IN THE NEWS: Richard Dreyfuss addresses stigma of mental illness
Feb 27, 2013
Richard Dreyfuss spoke to a crowd of over 400 people at a fundraiser aimed at breaking the stigma of mental illness. His speech was part of the inaugural Reflections of Hope Luncheon which was hosted by the Ruth Rales Jewish Family Service and benefited the Welcome Home program.
The Welcome Home program began in 2003 and the organization's campus is located at the Weisman Delray Community Center. The program provides adults who are recovering from mental illness with counseling, job readiness training and life skills at no cost to the recipient.
Dreyfuss, Academy Award winner and keynote speaker addressed the crowd detailing his personal experiences with mental illness. "I spoke so much about being a manic-depressive. I want to bring everyone back to my earliest memories of this companion of mine. Some people call this companion I have an ailment, or worse a terrible nightmare from which some people cannot awaken. I know that I have nothing to be ashamed of. I have nothing that should garner a stigma."
Dreyfuss added, "The world may look down upon people like me, and say there is no escape, no light and hope for people like me. I want people to be able to learn something from my experiences. I have had crazy ideas. I have more fun and more grand and glorious moments of my life than anyone I've never known. I know that some people call that manic-depress, and that other people call that being touched by God. I just call myself lucky."
The luncheon took place at the Boca West Country Club.
Ruth Rales Jewish Family Service plans to continue to hold this fundraiser annually.
"Our program offers a free drop in center for adults living with mental illness. Our program provides social workers, social interaction, along with various types of therapy. This center helps individuals achieve goals and live their lives to the fullest," said Ruth Rales President and CEO Danielle Hartman.
Nancy Schiller, co-chair of the luncheon commented on the success of the event. "The reason for this all was so powerful and so important to so many people that it was completely sold out in advance. My husband and I are so grateful for this program. It has helped us get our daughter back into our lives. This is a great day for our organization.

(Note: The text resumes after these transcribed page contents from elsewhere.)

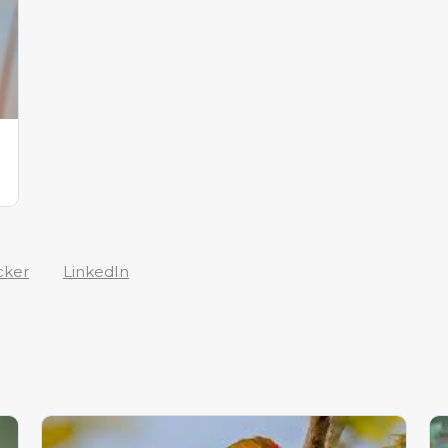
cker
LinkedIn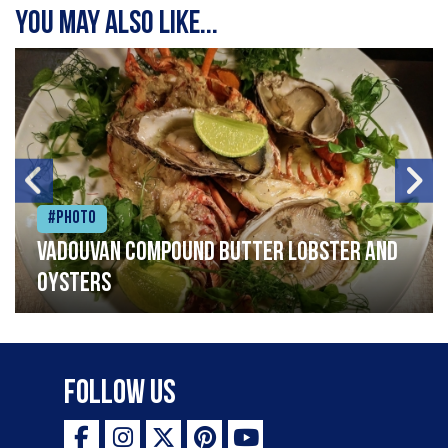
You may also like...
#Photo
Vadouvan compound butter lobster and
oysters
Follow Us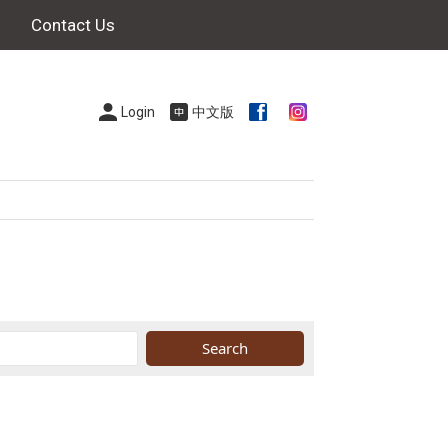
Contact Us
Login
中文版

I am very proud of myself and the Welcome Home program."
Also present at the luncheon was Schiller's daughter Lori Jo Schiller, who was diagnosed with schizophrenia more than 25 years ago. She addressed the crowd. "I am the one who the doctors said to my parents there is no hope. When my symptoms first appeared I thought that I was possessed. I would be hospitalized in and out, but thankfully due new medications I have been out of the hospital since 1989. There is always hope and with hope comes miracles."
Lori Jo Schiller is the author of the book "The Quiet Room" which was published in 1996. The book details her life as she went from being a college graduate to a woman living with schizophrenia, who would attempt suicide and require hospitalization. She told the crowd of her success in overcoming her battle with schizophrenia.
Her novel has been translated into nine languages and she has appeared on 60 minutes to discuss her experiences in writing a novel on the topic of schizophrenia. She is currently working as a peer specialist and advocate for the mentally ill.